La conclusion m'a beaucoup touchée. Après une débauche de cruauté, de tueries et de folie, bruno développe une autre idée, celle du juste pardon. Le scénariste va d'ailleurs plus loin car il s'essaie à expliquer le pourquoi des meurtres et des batailles sanguinaires. Au final, tous les personnages, bons ou mauvais, nous sont présentés comme les fruits de leur époque. Leurs motivations les plus troubles en deviennent compréhensibles et la noblesse du héros s'inscrit dans une démarche globale de tolérance.
bruno aborde aussi le sujet de l'éducation avec beaucoup de subtilité et de justesse. Nous voyons ainsi l'oncle d'Auduin éduquer son neveu et tout faire pour que celui-ci prenne une route différente de la sienne : plus humaine, plus loyale et plus seigneuriale au bon sens du terme. Le couple apparaît ainsi très émouvant.

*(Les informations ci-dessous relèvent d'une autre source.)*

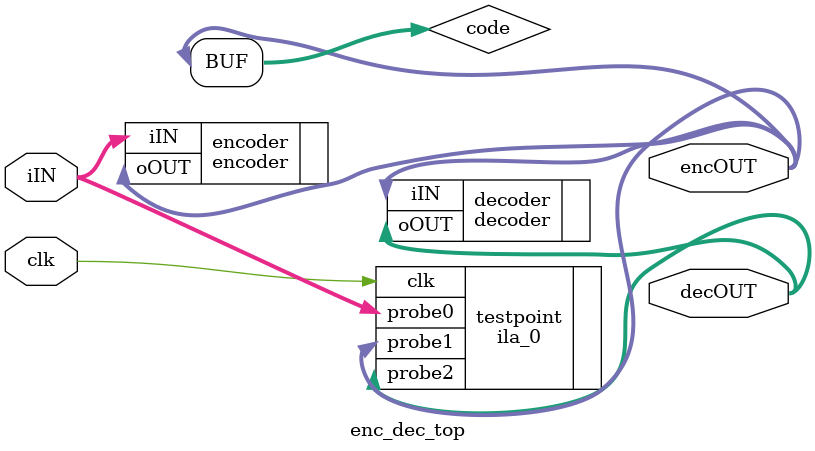
<source format=v>
module enc_dec_top (
    input      clk,
    input      [9:0] iIN,      // 10-bit ÀÔ·Â
    output     [3:0] encOUT,   // ÀÎÄÚ´õ Ãâ·Â (4-bit)
    output     [9:0] decOUT    // µðÄÚ´õ Ãâ·Â (10-bit º¹¿ø)
    );  

    // ³»ºÎ ¹è¼±
    wire [3:0] code;

    ila_0 testpoint (
        .clk(clk), // input wire clk
        
        .probe0(iIN), // input wire [9:0]  probe0  
        .probe1(encOUT), // input wire [3:0]  probe1 
        .probe2(decOUT) // input wire [9:0]  probe2
    );

    // 10-to-4 encoder ÀÎ½ºÅÏ½º
    encoder encoder (
        .iIN(iIN),
        .oOUT(code)
    );

    // 4-to-10 decoder ÀÎ½ºÅÏ½º
    decoder decoder (
        .iIN(code),
        .oOUT(decOUT)
    );

    // encOUT ½ÅÈ£´Â encoder Ãâ·Â ±×´ë·Î Àü´Þ
    assign encOUT = code;

endmodule
</source>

J'ai aussi bien évidemment pensé à
Jhen car bruno a choisi la même époque que Jacques Martin. Et de la même façon que Jhen a pour ami Gilles de Rais, Auduin se lie avec de rudes et impitoyables guerriers qui trouvent un plaisir (sadique?) à tuer leurs ennemis. On retrouve aussi Louis XI avec une description voisine de celle du maître, en même temps plus positive. L'Universelle Aragne et surtout son père apparaissent comme des souverains efficaces qui mènent leur pays à la victoire dans un contexte très difficile. Dans un tout autre registre, tant l'oncle du héros que son armée nous rappellent irrésistiblement les écorcheurs de la BD éponyme. Je vois donc dans
Le diffamé un hommage à l'artiste ayant inspiré "notre" forum.
Le dessin d'Olivier Pâques traduit un pari artistique. En effet, Pâques s'éloigne fortement du modèle de Pleyers où un trait précis et puissant structure les vignettes et encadre l'action. Ici, le trait se veut modeste, au service de couleurs vives, énergiques et vigoureuses. D'ailleurs, est-ce de la couleur directe ou de l'aquarelle ? Je ne sais ! Mais le lecteur y pense tout de suite. De plus, le recours à une palette vive, vaste, nous donne une image chatoyante, expressive et presque bariolée des lieux et des costumes. Grâce à cette technique, le XVème siècle acquière du relief et de la vie.
En conclusion, et pour répondre à Stéphane, voilà une belle et interessante BD. En toute franchise, j'ai lu cette BD à 17h30 et ai hésité à me précipiter dans la librairie où bruno et Olivier Pâques dédicacent ce soir pour faire un cadeau à Patrice, mon roi de ce type de manifestation
Ce sera donc sans hésiter un
EEE pour un scénario solide - et je n'ai pas parlé du beau suspens savamment orchestré - et un dessin innovant pour une BD médiévale. Amateurs orthodoxes de Chaillet, Craenhals, Peyo ou Pleyers, je vous suggère d'essayer le voyage.
Après certains membres du forum vont me demander pourquoi je n'ai pas attribué une note plus élevée. Et bien, ma réponse tient à mes goûts et aux choix des auteurs. J'ai évoqué le roman policier. J'aurais aussi pu parler du roman de guerre tant la BD regorge de batailles. Et cette surabondance, logique car l'ouvrage traite de la vie de combattants, m'a un peu lassée.